For instance, Flash elicited testimony that, the day after its attorney emailed Tenaris, Tenaris started a new contract term with TDS. The email resulted in immediate efforts by Tenaris to get TDS paid, not terminated. Pineda admitted that TDS was in financial distress before Flash’s attorney emailed Tenaris. TDS was not paying carriers and factoring companies for Tenaris shipments. Flash also presented evidence that TDS’s poor accounting practices prevented it from keeping up with the paperwork requirements to get paid by Tenaris. Tenaris rejected hundreds of TDS invoices because they were not submitted with proper documentation, were for loads not assigned to TDS, or had already been paid. From this evidence and Pineda’s own testimony that Tenaris was selective about brokers, implying its standards were high, the jury could reasonably infer that TDS lost business because of its own failures.

Considering the conflicting evidence, a reasonable jury could have disregarded TDS’s theory for why Tenaris stopped doing business with TDS and accepted Flash’s theory that TDS’s own business practices caused its business loss.

TDS thus did not conclusively establish its business disparagement or tortious interference claims as a matter of law, and we hold the jury’s findings are supported by legally sufficient evidence. See City of Keller, 168 S.W.3d at 827; Francis, 46 S.W.3d at 241. Likewise, the evidence supporting the jury’s findings is not weak enough to make the findings clearly wrong or unjust. See Francis, 46 S.W.3d at 242.

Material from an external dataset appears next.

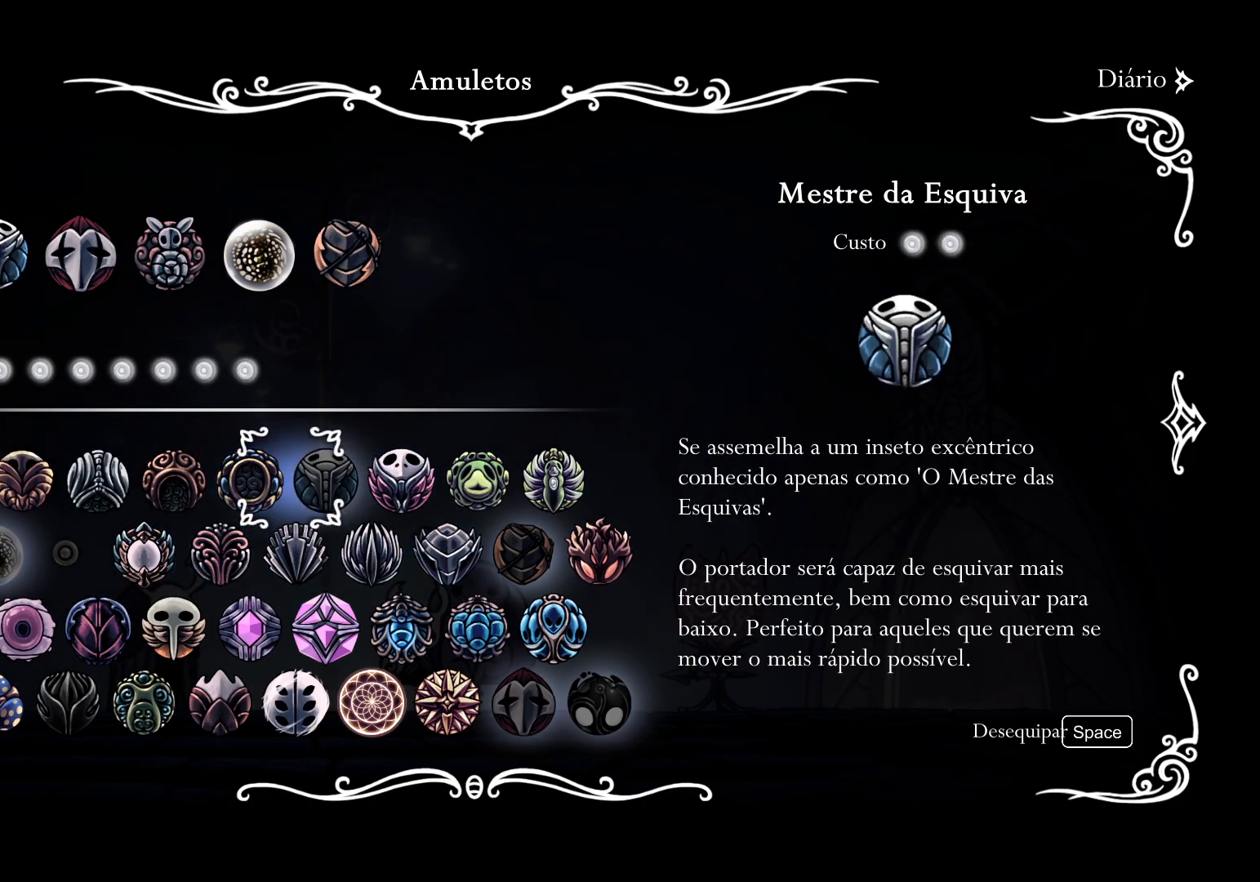
{"keys": [], "mouse": [], "events": [[50, "f", "up"], [183, "space", "down"], [283, "space", "up"], [417, "s", "down"], [467, "s", "up"]]}
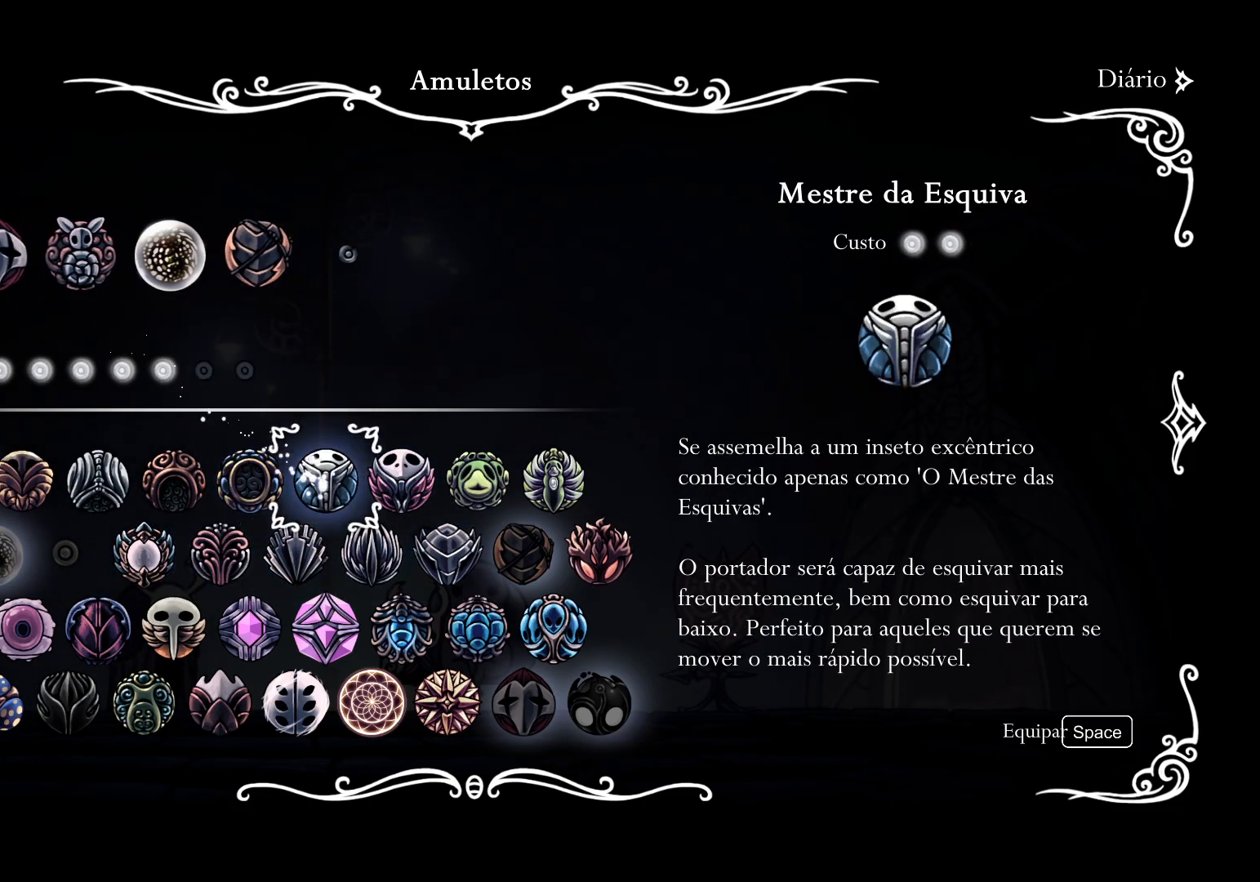
{"keys": [], "mouse": [], "events": [[100, "s", "down"], [150, "s", "up"], [300, "s", "down"], [333, "s", "up"], [433, "s", "down"], [483, "s", "up"]]}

Because TDS did not show that the jury’s findings of no business disparagement or tortious interference are against the great weight and preponderance of the evidence, we hold the jury’s findings are factually sufficient. See id. We overrule TDS’s third, fourth, and fifth issues. Because our disposition of these issues resolves each liability theory, we need not reach TDS’s first or second issues addressing other elements of its claims or Flash’s affirmative defense. See TEX. R. APP. P. 47.1.

Conclusion We affirm the trial court’s judgment.

Sarah Beth Landau Justice Panel consists of Chief Justice Adams and Justices Landau and Rivas-Molloy.